A long-standing domestic violence service in the Illawarra is overhauling how it operates, shifting to a regulated housing provider model as demand in the sector grows.
Over the past two years, SASSI has restructured its systems, governance, and service delivery to operate as a Tier 2 community housing provider, positioning the organisation to deliver and manage a larger housing pipeline.
The change, which includes a name change from Supported Accommodation & Homelessness Services Shoalhaven Illawarra to SASSI, has been led by CEO Penny Dordoy and marks a shift away from a traditional refuge model toward a more structured, scalable approach to housing and support.
Dordoy said the shift has come from taking a closer look at where the organisation makes the biggest difference.
“We’ve been really focusing on what we do well in this sector and carving out our space,” she said.
“When people come to us, it’s because they need a roof over their head and support to gain housing independence. We’ve been creating new pathways to housing and making it simple for people to access support.”
For decades, crisis accommodation has often meant shared housing. Dordoy said that model no longer meets the needs of women and children leaving violence.
“Women should be able to flee violence into something that feels safe, affordable, and the right place for them to recover,” she said.
SASSI is now delivering self-contained units rather than shared spaces, allowing families to recover in their own environment while still accessing support.
The model brings services to clients, like counselling or financial support, before gradually reconnecting them with external providers as they prepare to move on.
Becoming a Tier 2 community housing provider has enabled that approach, allowing SASSI to access more housing opportunities while operating under stronger governance and regulatory requirements.
“It allows us to be more ambitious, but also more closely checked against those ambitions,” Dordoy said.

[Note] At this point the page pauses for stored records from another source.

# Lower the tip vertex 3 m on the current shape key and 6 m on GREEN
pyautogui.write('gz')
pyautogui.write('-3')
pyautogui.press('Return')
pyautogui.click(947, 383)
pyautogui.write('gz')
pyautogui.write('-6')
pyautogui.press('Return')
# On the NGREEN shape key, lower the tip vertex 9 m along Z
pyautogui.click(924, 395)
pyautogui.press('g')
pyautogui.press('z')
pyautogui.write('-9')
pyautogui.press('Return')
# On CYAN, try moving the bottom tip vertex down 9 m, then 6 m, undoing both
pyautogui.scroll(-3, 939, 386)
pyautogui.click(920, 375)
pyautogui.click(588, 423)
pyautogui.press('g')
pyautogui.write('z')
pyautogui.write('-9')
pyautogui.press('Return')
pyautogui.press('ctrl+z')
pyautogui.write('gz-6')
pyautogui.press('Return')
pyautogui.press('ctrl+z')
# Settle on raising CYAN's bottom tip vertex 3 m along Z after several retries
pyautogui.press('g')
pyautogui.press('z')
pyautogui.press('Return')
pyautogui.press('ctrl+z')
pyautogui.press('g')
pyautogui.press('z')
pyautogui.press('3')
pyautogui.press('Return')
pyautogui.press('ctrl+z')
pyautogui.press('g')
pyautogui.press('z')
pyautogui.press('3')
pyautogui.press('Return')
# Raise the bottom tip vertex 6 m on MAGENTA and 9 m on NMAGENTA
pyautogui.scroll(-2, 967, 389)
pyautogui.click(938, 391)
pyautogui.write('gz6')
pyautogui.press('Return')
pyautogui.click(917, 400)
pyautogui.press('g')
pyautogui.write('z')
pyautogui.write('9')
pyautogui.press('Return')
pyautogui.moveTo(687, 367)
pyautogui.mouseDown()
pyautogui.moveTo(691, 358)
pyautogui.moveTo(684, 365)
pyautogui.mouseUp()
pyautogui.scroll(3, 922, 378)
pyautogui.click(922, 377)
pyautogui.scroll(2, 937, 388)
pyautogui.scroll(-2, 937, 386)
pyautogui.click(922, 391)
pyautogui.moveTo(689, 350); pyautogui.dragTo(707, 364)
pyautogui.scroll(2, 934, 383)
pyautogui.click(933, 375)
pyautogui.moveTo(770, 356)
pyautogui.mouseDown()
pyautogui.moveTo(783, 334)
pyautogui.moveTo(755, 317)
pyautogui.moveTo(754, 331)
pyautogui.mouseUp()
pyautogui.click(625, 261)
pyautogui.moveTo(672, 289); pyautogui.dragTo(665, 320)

That ambition is already showing in the pipeline. The recent opening of Wilga, six refurbished crisis dwellings in the Illawarra, backed by more than $4.6 million in federal funding, forms part of a broader rollout that will see 29 new homes delivered across the region this year.
It reflects the pace at which SASSI is expanding its housing footprint in response to sustained demand. At any given time, around 170 people remain on the organisation’s waitlist across the Illawarra and Shoalhaven.
Growth has not just been about adding housing stock. Internally, SASSI has invested in systems, staffing and new ways of working to support that expansion.
This includes partnerships with organisations such as Toyota’s philanthropic arm to review operational processes, as well as internal initiatives like a monthly “innovation hour”, where staff develop and pitch new ideas to improve services.
Some of those ideas are already in place, including an art-based recovery program for women and an on-country initiative supporting Aboriginal clients.
Alongside housing delivery, SASSI is also investing more in early intervention, working with clients to sustain existing tenancies where possible and reduce the flow into crisis services.
For Dordoy, the longer-term goal is to ease pressure on the system by keeping people housed in the first place.
“If we can keep people in their houses before they become homeless, then it saves everybody a lot of heartache, a lot of money, and really just takes pressure off the entire system,” she said.